Entries supplied:
+---+
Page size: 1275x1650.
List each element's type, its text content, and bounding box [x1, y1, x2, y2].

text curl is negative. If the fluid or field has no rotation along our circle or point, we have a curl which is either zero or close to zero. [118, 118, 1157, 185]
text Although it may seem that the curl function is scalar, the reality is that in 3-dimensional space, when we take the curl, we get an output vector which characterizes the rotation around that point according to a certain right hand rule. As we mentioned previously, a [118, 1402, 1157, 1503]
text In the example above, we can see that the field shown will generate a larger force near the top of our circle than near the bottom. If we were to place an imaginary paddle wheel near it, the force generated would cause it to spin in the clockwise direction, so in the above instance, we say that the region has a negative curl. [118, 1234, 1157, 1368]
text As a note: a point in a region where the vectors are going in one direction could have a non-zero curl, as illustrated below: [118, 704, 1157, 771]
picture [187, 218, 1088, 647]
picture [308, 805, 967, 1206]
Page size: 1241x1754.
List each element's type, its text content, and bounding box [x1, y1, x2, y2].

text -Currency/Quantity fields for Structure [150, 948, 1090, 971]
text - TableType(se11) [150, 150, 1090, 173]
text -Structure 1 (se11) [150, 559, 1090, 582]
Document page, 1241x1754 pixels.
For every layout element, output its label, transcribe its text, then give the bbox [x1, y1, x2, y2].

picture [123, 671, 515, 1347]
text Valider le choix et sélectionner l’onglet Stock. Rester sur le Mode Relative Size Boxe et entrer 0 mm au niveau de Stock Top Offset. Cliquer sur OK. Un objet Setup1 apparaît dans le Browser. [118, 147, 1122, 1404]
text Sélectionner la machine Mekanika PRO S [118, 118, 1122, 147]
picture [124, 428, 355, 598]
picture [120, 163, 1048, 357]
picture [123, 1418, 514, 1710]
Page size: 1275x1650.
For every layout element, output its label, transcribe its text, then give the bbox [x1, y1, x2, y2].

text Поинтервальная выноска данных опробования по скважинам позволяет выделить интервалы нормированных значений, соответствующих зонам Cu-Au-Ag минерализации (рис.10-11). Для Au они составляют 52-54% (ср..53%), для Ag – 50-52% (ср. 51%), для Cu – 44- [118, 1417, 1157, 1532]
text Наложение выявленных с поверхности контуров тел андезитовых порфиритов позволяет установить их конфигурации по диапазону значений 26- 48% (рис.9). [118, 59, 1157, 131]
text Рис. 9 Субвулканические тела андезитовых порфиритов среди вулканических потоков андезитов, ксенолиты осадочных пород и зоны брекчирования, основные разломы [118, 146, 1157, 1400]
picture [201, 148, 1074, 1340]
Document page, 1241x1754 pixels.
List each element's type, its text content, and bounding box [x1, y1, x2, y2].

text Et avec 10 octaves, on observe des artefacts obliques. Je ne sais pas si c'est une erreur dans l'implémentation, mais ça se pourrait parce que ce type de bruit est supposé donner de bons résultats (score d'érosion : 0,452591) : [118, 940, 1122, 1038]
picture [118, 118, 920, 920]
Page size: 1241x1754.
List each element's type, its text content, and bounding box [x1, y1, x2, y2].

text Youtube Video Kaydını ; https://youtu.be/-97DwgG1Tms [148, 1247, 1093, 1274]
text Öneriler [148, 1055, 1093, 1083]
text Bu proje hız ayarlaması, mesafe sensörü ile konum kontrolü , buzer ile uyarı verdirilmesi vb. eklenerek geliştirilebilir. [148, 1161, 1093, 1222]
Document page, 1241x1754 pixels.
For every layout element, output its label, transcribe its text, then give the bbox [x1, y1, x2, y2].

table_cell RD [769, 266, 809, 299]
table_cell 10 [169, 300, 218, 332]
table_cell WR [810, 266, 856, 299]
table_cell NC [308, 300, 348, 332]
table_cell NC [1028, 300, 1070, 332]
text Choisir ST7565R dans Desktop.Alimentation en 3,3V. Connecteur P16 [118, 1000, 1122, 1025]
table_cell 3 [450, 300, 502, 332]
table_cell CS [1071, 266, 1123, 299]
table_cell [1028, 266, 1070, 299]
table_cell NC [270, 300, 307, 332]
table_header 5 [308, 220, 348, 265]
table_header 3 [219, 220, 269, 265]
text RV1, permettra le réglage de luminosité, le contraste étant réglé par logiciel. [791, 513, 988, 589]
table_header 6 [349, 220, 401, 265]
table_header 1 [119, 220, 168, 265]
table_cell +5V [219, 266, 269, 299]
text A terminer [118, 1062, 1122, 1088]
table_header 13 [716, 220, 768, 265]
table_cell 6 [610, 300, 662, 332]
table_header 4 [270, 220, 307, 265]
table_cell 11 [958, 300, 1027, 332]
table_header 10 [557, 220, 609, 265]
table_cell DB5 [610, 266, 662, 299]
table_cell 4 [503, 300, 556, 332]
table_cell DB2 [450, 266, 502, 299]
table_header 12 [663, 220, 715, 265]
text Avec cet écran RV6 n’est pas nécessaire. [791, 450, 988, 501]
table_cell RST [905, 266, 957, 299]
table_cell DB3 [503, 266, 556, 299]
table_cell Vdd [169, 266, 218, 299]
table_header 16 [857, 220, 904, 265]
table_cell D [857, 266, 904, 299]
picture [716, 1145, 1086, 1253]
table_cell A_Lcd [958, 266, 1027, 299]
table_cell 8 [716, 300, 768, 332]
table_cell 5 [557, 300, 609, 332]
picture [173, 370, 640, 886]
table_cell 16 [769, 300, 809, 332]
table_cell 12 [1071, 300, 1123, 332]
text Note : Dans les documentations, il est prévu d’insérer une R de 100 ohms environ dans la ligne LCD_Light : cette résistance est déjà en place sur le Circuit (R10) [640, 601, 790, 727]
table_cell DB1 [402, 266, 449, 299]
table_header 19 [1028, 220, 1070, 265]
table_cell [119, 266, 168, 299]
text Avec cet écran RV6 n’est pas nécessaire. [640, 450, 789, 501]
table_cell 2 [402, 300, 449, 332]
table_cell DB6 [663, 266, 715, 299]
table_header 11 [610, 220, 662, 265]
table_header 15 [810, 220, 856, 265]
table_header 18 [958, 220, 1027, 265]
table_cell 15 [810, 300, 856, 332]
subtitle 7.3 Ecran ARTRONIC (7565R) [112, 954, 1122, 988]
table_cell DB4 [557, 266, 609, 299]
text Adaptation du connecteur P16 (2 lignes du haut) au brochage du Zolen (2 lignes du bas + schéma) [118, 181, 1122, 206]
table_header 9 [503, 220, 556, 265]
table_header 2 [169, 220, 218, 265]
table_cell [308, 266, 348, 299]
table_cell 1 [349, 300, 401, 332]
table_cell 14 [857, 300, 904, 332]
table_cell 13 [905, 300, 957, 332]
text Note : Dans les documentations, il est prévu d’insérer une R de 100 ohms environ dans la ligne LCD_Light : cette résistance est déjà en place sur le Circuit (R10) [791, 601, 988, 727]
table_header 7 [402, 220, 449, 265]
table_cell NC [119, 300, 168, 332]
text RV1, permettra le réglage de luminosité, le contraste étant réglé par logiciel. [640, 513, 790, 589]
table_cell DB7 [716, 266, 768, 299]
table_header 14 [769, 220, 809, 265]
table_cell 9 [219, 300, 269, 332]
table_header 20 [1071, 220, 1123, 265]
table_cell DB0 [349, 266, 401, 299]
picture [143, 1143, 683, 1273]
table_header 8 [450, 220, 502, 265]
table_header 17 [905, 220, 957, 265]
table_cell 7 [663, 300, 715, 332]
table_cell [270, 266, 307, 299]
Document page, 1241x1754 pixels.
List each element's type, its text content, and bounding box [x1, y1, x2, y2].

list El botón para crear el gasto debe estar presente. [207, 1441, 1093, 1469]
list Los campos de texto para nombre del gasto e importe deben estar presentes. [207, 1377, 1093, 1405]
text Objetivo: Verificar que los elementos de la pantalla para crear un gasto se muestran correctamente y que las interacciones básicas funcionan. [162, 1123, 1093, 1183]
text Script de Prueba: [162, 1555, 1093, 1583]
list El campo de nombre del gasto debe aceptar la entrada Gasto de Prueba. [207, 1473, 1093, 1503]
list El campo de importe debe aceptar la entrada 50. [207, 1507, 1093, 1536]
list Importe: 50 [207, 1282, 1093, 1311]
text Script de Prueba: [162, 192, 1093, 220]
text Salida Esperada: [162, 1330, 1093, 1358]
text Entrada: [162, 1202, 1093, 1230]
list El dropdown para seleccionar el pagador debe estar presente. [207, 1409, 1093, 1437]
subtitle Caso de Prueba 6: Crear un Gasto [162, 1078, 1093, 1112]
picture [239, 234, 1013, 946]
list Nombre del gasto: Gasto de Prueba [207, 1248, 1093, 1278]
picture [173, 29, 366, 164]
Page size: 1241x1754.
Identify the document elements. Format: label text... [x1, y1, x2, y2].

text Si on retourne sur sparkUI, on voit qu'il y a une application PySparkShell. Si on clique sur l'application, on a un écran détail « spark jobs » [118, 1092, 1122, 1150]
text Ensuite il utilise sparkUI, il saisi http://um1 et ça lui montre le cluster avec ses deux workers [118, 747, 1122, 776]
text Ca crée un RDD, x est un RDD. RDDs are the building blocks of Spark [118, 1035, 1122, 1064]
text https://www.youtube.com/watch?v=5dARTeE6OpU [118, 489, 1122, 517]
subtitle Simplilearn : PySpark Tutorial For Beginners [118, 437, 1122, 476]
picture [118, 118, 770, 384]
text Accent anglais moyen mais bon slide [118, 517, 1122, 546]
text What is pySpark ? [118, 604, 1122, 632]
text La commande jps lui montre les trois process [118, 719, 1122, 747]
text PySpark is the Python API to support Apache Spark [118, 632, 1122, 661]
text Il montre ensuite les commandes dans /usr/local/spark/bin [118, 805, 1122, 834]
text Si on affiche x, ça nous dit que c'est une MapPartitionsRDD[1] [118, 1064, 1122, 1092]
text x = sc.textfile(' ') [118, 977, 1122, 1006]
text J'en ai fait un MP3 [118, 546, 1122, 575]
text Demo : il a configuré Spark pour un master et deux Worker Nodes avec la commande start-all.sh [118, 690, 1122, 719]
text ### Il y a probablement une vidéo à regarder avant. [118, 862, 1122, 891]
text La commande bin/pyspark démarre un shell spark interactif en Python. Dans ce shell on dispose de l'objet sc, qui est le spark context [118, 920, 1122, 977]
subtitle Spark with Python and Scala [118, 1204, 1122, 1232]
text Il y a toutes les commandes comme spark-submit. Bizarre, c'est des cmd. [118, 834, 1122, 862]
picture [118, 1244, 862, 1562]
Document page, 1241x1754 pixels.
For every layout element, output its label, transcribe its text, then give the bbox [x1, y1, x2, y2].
+---+
What you are asked to do: Reproduce verbatim the rows above, starting with the row that contains "text Поинтервальная выноска" and ending with the row that contains "text Наложение выявленных", including both of these rows.

Written solution:
text Поинтервальная выноска данных опробования по скважинам позволяет выделить интервалы нормированных значений, соответствующих зонам Cu-Au-Ag минерализации (рис.10-11). Для Au они составляют 52-54% (ср..53%), для Ag – 50-52% (ср. 51%), для Cu – 44- [118, 1417, 1157, 1532]
text Наложение выявленных с поверхности контуров тел андезитовых порфиритов позволяет установить их конфигурации по диапазону значений 26- 48% (рис.9). [118, 59, 1157, 131]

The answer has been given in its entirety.